Text data extracted from pages
_ _ _

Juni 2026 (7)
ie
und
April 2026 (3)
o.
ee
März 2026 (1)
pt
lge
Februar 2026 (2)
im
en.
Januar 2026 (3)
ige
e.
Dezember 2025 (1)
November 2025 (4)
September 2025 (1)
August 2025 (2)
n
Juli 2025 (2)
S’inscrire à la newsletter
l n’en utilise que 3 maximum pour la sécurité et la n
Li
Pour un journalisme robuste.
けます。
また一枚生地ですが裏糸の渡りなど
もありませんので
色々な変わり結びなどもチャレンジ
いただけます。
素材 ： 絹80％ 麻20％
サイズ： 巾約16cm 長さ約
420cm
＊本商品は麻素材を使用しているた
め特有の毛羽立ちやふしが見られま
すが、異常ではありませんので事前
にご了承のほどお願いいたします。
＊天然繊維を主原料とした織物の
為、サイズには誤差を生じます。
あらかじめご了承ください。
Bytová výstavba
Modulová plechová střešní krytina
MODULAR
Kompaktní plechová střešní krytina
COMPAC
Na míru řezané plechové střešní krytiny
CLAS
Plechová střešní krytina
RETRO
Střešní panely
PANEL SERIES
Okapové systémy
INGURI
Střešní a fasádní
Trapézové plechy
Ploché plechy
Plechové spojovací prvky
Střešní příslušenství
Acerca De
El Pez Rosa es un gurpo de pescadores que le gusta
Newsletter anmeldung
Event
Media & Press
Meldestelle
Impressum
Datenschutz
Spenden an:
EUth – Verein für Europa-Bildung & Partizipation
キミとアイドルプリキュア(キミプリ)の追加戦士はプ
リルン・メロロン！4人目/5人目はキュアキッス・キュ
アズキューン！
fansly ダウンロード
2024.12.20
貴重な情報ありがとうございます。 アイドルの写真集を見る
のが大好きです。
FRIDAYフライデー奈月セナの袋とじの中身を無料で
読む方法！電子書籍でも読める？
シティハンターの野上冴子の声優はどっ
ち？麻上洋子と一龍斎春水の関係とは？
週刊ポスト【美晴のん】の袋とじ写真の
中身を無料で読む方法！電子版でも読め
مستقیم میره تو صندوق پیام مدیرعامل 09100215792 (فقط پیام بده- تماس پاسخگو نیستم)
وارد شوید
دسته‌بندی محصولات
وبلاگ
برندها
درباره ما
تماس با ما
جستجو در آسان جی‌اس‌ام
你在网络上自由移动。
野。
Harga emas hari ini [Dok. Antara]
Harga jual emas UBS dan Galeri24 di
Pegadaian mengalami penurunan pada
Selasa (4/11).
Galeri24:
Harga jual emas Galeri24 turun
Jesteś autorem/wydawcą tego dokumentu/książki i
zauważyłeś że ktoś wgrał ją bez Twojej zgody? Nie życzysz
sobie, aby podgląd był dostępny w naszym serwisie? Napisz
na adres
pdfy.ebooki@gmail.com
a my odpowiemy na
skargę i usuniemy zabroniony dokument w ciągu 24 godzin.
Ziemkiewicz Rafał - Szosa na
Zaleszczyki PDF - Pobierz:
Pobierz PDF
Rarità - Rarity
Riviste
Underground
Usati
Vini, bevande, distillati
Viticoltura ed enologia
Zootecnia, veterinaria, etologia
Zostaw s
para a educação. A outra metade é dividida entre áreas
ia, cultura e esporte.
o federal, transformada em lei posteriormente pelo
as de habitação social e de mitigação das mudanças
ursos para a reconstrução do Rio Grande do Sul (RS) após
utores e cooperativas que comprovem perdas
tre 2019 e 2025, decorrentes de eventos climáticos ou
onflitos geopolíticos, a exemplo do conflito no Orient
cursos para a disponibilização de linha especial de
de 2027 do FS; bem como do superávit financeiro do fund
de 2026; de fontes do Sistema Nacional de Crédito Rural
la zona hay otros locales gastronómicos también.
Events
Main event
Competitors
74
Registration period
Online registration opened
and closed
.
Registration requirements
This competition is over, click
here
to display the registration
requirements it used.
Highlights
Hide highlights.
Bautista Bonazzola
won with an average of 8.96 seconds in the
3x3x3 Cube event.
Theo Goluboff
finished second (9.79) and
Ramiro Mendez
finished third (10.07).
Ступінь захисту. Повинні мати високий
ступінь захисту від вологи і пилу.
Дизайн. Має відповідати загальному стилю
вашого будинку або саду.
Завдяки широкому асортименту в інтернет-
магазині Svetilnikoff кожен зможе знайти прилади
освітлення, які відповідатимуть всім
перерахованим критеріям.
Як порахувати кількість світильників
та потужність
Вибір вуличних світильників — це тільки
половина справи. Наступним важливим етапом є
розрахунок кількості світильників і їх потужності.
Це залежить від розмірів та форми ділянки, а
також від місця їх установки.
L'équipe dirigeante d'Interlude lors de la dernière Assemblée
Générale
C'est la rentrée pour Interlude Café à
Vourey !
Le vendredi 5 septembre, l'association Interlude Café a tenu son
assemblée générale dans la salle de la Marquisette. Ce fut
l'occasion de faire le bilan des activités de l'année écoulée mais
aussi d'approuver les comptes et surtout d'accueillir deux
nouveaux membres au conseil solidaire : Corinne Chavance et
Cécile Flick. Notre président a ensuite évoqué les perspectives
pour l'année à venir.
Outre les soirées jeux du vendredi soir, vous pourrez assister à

_ _ _

■ Your objective: Retype every line of the listing above, keeping each one identical to the original.

■ Task output:
Juni 2026 (7)
ie
und
April 2026 (3)
o.
ee
März 2026 (1)
pt
lge
Februar 2026 (2)
im
en.
Januar 2026 (3)
ige
e.
Dezember 2025 (1)
November 2025 (4)
September 2025 (1)
August 2025 (2)
n
Juli 2025 (2)
S’inscrire à la newsletter
l n’en utilise que 3 maximum pour la sécurité et la n
Li
Pour un journalisme robuste.
けます。
また一枚生地ですが裏糸の渡りなど
もありませんので
色々な変わり結びなどもチャレンジ
いただけます。
素材 ： 絹80％ 麻20％
サイズ： 巾約16cm 長さ約
420cm
＊本商品は麻素材を使用しているた
め特有の毛羽立ちやふしが見られま
すが、異常ではありませんので事前
にご了承のほどお願いいたします。
＊天然繊維を主原料とした織物の
為、サイズには誤差を生じます。
あらかじめご了承ください。
Bytová výstavba
Modulová plechová střešní krytina
MODULAR
Kompaktní plechová střešní krytina
COMPAC
Na míru řezané plechové střešní krytiny
CLAS
Plechová střešní krytina
RETRO
Střešní panely
PANEL SERIES
Okapové systémy
INGURI
Střešní a fasádní
Trapézové plechy
Ploché plechy
Plechové spojovací prvky
Střešní příslušenství
Acerca De
El Pez Rosa es un gurpo de pescadores que le gusta
Newsletter anmeldung
Event
Media & Press
Meldestelle
Impressum
Datenschutz
Spenden an:
EUth – Verein für Europa-Bildung & Partizipation
キミとアイドルプリキュア(キミプリ)の追加戦士はプ
リルン・メロロン！4人目/5人目はキュアキッス・キュ
アズキューン！
fansly ダウンロード
2024.12.20
貴重な情報ありがとうございます。 アイドルの写真集を見る
のが大好きです。
FRIDAYフライデー奈月セナの袋とじの中身を無料で
読む方法！電子書籍でも読める？
シティハンターの野上冴子の声優はどっ
ち？麻上洋子と一龍斎春水の関係とは？
週刊ポスト【美晴のん】の袋とじ写真の
中身を無料で読む方法！電子版でも読め
مستقیم میره تو صندوق پیام مدیرعامل 09100215792 (فقط پیام بده- تماس پاسخگو نیستم)
وارد شوید
دسته‌بندی محصولات
وبلاگ
برندها
درباره ما
تماس با ما
جستجو در آسان جی‌اس‌ام
你在网络上自由移动。
野。
Harga emas hari ini [Dok. Antara]
Harga jual emas UBS dan Galeri24 di
Pegadaian mengalami penurunan pada
Selasa (4/11).
Galeri24:
Harga jual emas Galeri24 turun
Jesteś autorem/wydawcą tego dokumentu/książki i
zauważyłeś że ktoś wgrał ją bez Twojej zgody? Nie życzysz
sobie, aby podgląd był dostępny w naszym serwisie? Napisz
na adres
pdfy.ebooki@gmail.com
a my odpowiemy na
skargę i usuniemy zabroniony dokument w ciągu 24 godzin.
Ziemkiewicz Rafał - Szosa na
Zaleszczyki PDF - Pobierz:
Pobierz PDF
Rarità - Rarity
Riviste
Underground
Usati
Vini, bevande, distillati
Viticoltura ed enologia
Zootecnia, veterinaria, etologia
Zostaw s
para a educação. A outra metade é dividida entre áreas
ia, cultura e esporte.
o federal, transformada em lei posteriormente pelo
as de habitação social e de mitigação das mudanças
ursos para a reconstrução do Rio Grande do Sul (RS) após
utores e cooperativas que comprovem perdas
tre 2019 e 2025, decorrentes de eventos climáticos ou
onflitos geopolíticos, a exemplo do conflito no Orient
cursos para a disponibilização de linha especial de
de 2027 do FS; bem como do superávit financeiro do fund
de 2026; de fontes do Sistema Nacional de Crédito Rural
la zona hay otros locales gastronómicos también.
Events
Main event
Competitors
74
Registration period
Online registration opened
and closed
.
Registration requirements
This competition is over, click
here
to display the registration
requirements it used.
Highlights
Hide highlights.
Bautista Bonazzola
won with an average of 8.96 seconds in the
3x3x3 Cube event.
Theo Goluboff
finished second (9.79) and
Ramiro Mendez
finished third (10.07).
Ступінь захисту. Повинні мати високий
ступінь захисту від вологи і пилу.
Дизайн. Має відповідати загальному стилю
вашого будинку або саду.
Завдяки широкому асортименту в інтернет-
магазині Svetilnikoff кожен зможе знайти прилади
освітлення, які відповідатимуть всім
перерахованим критеріям.
Як порахувати кількість світильників
та потужність
Вибір вуличних світильників — це тільки
половина справи. Наступним важливим етапом є
розрахунок кількості світильників і їх потужності.
Це залежить від розмірів та форми ділянки, а
також від місця їх установки.
L'équipe dirigeante d'Interlude lors de la dernière Assemblée
Générale
C'est la rentrée pour Interlude Café à
Vourey !
Le vendredi 5 septembre, l'association Interlude Café a tenu son
assemblée générale dans la salle de la Marquisette. Ce fut
l'occasion de faire le bilan des activités de l'année écoulée mais
aussi d'approuver les comptes et surtout d'accueillir deux
nouveaux membres au conseil solidaire : Corinne Chavance et
Cécile Flick. Notre président a ensuite évoqué les perspectives
pour l'année à venir.
Outre les soirées jeux du vendredi soir, vous pourrez assister à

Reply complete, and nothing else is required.